-- Start DATA FOR THIS TASK --
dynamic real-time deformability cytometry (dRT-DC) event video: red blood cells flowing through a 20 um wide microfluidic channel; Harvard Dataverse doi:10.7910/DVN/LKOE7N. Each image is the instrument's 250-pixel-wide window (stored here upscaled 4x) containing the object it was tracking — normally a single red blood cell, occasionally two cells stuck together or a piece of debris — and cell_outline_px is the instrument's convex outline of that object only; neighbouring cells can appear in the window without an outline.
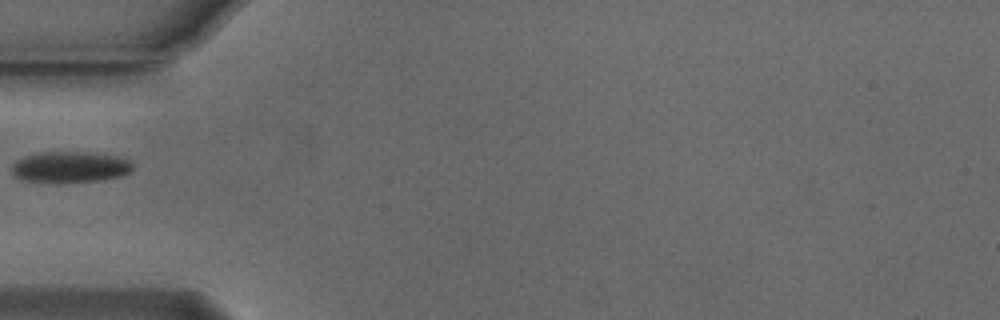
{"species": "Egyptian fruit bat (a non-hibernating species)", "species_latin": "Rousettus aegyptiacus", "temperature_condition": "cold", "stored_images_in_passage": 37, "camera_frame_rate_fps": 3000, "um_per_image_px": 0.085, "animal": {"sex": "male"}, "frame": {"image": 1, "passage_image": 1, "time_ms": 0.0, "image_size_px": [1000, 320], "cell_outline_px": [[132, 168], [128, 172], [120, 176], [100, 180], [56, 184], [20, 180], [12, 172], [12, 164], [16, 160], [24, 156], [44, 152], [84, 152], [116, 156], [128, 160], [132, 164]], "centroid_in_image_um": [5.89, 14.22], "position_along_channel_um": 79.1, "area_um2": 22.08}}
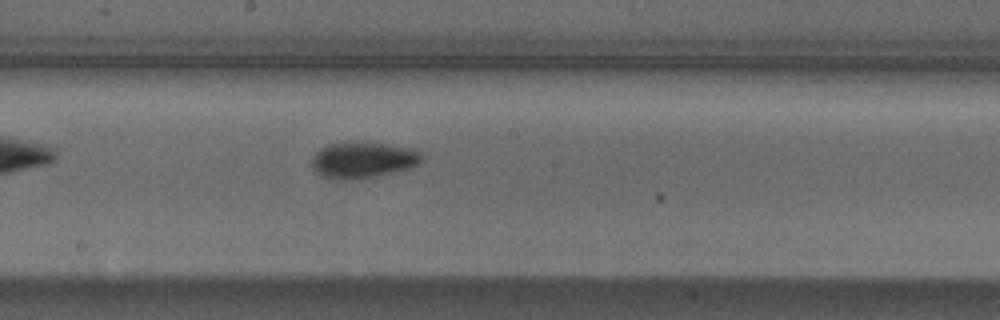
{"frame": {"image": 2, "passage_image": 12, "time_ms": 3.667, "image_size_px": [1000, 320], "cell_outline_px": [[420, 160], [416, 164], [408, 168], [372, 176], [348, 180], [336, 180], [320, 176], [312, 168], [312, 156], [320, 148], [328, 144], [348, 140], [352, 140], [384, 144], [412, 148], [420, 156]], "centroid_in_image_um": [30.71, 13.57], "position_along_channel_um": 217.5, "area_um2": 23.06}}
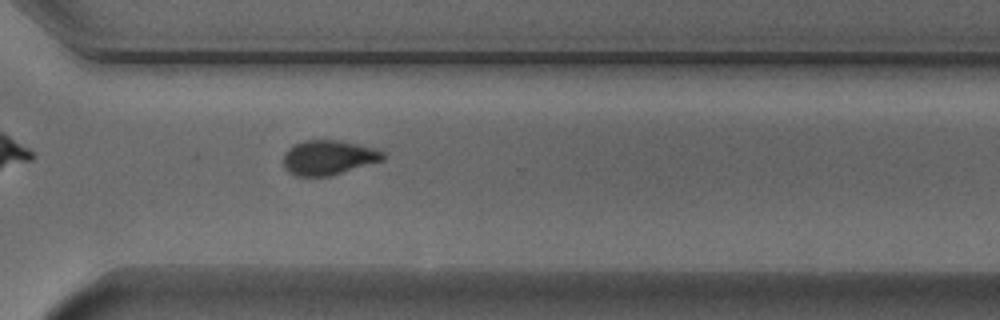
{"frame": {"image": 3, "passage_image": 22, "time_ms": 7.0, "image_size_px": [1000, 320], "cell_outline_px": [[384, 160], [328, 176], [296, 176], [288, 172], [284, 168], [284, 156], [288, 148], [292, 144], [304, 140], [340, 140], [372, 148], [384, 152]], "centroid_in_image_um": [27.88, 13.39], "position_along_channel_um": 342.7, "area_um2": 20.0}}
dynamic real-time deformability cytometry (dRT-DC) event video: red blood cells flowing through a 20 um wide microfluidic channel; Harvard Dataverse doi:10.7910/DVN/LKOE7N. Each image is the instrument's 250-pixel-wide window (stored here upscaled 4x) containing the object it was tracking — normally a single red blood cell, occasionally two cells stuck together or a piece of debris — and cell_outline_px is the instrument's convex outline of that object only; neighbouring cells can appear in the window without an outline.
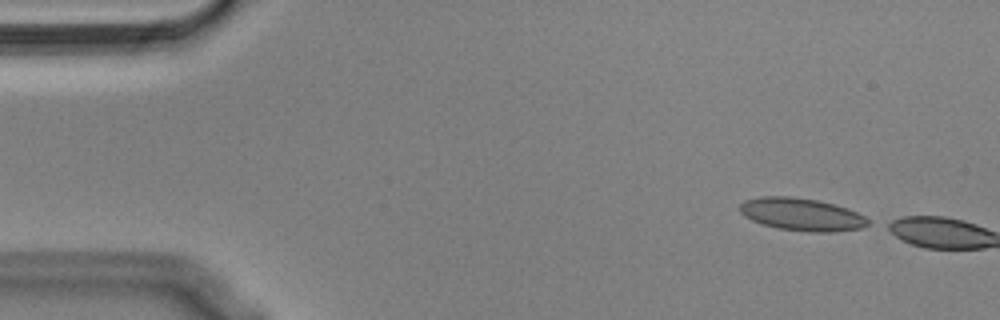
{"species": "Egyptian fruit bat (a non-hibernating species)", "species_latin": "Rousettus aegyptiacus", "temperature_condition": "cold", "stored_images_in_passage": 3, "camera_frame_rate_fps": 3000, "um_per_image_px": 0.085, "animal": {"sex": "male"}, "frame": {"image": 1, "passage_image": 1, "time_ms": 0.0, "image_size_px": [1000, 320], "cell_outline_px": [[868, 224], [860, 228], [828, 232], [816, 232], [780, 228], [764, 224], [752, 220], [744, 216], [740, 212], [740, 204], [744, 200], [760, 196], [792, 196], [816, 200], [848, 208], [864, 216], [868, 220]], "centroid_in_image_um": [68.1, 18.2], "position_along_channel_um": 16.9, "area_um2": 23.99}}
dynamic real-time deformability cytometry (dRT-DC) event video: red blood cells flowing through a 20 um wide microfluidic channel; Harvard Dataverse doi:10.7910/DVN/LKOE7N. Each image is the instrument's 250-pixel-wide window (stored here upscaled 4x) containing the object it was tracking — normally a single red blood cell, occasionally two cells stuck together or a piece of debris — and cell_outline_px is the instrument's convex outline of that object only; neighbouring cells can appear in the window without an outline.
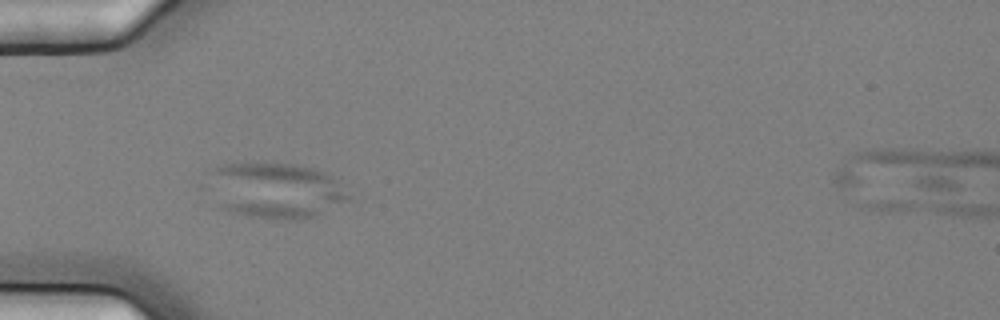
{"species": "common noctule bat (a hibernating species)", "species_latin": "Nyctalus noctula", "temperature_condition": "cold", "stored_images_in_passage": 6, "camera_frame_rate_fps": 3000, "um_per_image_px": 0.085, "animal": {"sex": "female", "body_mass_g": 25.1}, "frame": {"image": 1, "passage_image": 5, "time_ms": 1.333, "image_size_px": [1000, 320], "cell_outline_px": [[352, 200], [312, 216], [296, 220], [292, 220], [244, 216], [220, 208], [200, 188], [200, 184], [204, 172], [212, 168], [224, 164], [244, 160], [264, 160], [292, 164], [312, 168], [324, 172], [332, 176], [352, 196]], "centroid_in_image_um": [23.17, 16.12], "position_along_channel_um": 61.8, "area_um2": 48.32}}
-- End DATA FOR THIS TASK --
- WRITTEN EXERCISE -
Your task is to transcribe all of the records precisely, with no images included.

- EXERCISE RESULT -
dynamic real-time deformability cytometry (dRT-DC) event video: red blood cells flowing through a 20 um wide microfluidic channel; Harvard Dataverse doi:10.7910/DVN/LKOE7N. Each image is the instrument's 250-pixel-wide window (stored here upscaled 4x) containing the object it was tracking — normally a single red blood cell, occasionally two cells stuck together or a piece of debris — and cell_outline_px is the instrument's convex outline of that object only; neighbouring cells can appear in the window without an outline.
{"species": "Egyptian fruit bat (a non-hibernating species)", "species_latin": "Rousettus aegyptiacus", "temperature_condition": "cold", "stored_images_in_passage": 37, "camera_frame_rate_fps": 3000, "um_per_image_px": 0.085, "animal": {"sex": "male"}, "frame": {"image": 1, "passage_image": 1, "time_ms": 0.0, "image_size_px": [1000, 320], "cell_outline_px": [[132, 168], [128, 172], [120, 176], [100, 180], [56, 184], [20, 180], [12, 172], [12, 164], [16, 160], [24, 156], [44, 152], [84, 152], [116, 156], [128, 160], [132, 164]], "centroid_in_image_um": [5.89, 14.22], "position_along_channel_um": 79.1, "area_um2": 22.08}}
{"frame": {"image": 2, "passage_image": 12, "time_ms": 3.667, "image_size_px": [1000, 320], "cell_outline_px": [[420, 160], [416, 164], [408, 168], [372, 176], [348, 180], [336, 180], [320, 176], [312, 168], [312, 156], [320, 148], [328, 144], [348, 140], [352, 140], [384, 144], [412, 148], [420, 156]], "centroid_in_image_um": [30.71, 13.57], "position_along_channel_um": 217.5, "area_um2": 23.06}}
{"frame": {"image": 3, "passage_image": 22, "time_ms": 7.0, "image_size_px": [1000, 320], "cell_outline_px": [[384, 160], [328, 176], [296, 176], [288, 172], [284, 168], [284, 156], [288, 148], [292, 144], [304, 140], [340, 140], [372, 148], [384, 152]], "centroid_in_image_um": [27.88, 13.39], "position_along_channel_um": 342.7, "area_um2": 20.0}}
dynamic real-time deformability cytometry (dRT-DC) event video: red blood cells flowing through a 20 um wide microfluidic channel; Harvard Dataverse doi:10.7910/DVN/LKOE7N. Each image is the instrument's 250-pixel-wide window (stored here upscaled 4x) containing the object it was tracking — normally a single red blood cell, occasionally two cells stuck together or a piece of debris — and cell_outline_px is the instrument's convex outline of that object only; neighbouring cells can appear in the window without an outline.
{"species": "Egyptian fruit bat (a non-hibernating species)", "species_latin": "Rousettus aegyptiacus", "temperature_condition": "cold", "stored_images_in_passage": 3, "camera_frame_rate_fps": 3000, "um_per_image_px": 0.085, "animal": {"sex": "male"}, "frame": {"image": 1, "passage_image": 1, "time_ms": 0.0, "image_size_px": [1000, 320], "cell_outline_px": [[868, 224], [860, 228], [828, 232], [816, 232], [780, 228], [764, 224], [752, 220], [744, 216], [740, 212], [740, 204], [744, 200], [760, 196], [792, 196], [816, 200], [848, 208], [864, 216], [868, 220]], "centroid_in_image_um": [68.1, 18.2], "position_along_channel_um": 16.9, "area_um2": 23.99}}
dynamic real-time deformability cytometry (dRT-DC) event video: red blood cells flowing through a 20 um wide microfluidic channel; Harvard Dataverse doi:10.7910/DVN/LKOE7N. Each image is the instrument's 250-pixel-wide window (stored here upscaled 4x) containing the object it was tracking — normally a single red blood cell, occasionally two cells stuck together or a piece of debris — and cell_outline_px is the instrument's convex outline of that object only; neighbouring cells can appear in the window without an outline.
{"species": "common noctule bat (a hibernating species)", "species_latin": "Nyctalus noctula", "temperature_condition": "cold", "stored_images_in_passage": 6, "camera_frame_rate_fps": 3000, "um_per_image_px": 0.085, "animal": {"sex": "female", "body_mass_g": 25.1}, "frame": {"image": 1, "passage_image": 5, "time_ms": 1.333, "image_size_px": [1000, 320], "cell_outline_px": [[352, 200], [312, 216], [296, 220], [292, 220], [244, 216], [220, 208], [200, 188], [200, 184], [204, 172], [212, 168], [224, 164], [244, 160], [264, 160], [292, 164], [312, 168], [324, 172], [332, 176], [352, 196]], "centroid_in_image_um": [23.17, 16.12], "position_along_channel_um": 61.8, "area_um2": 48.32}}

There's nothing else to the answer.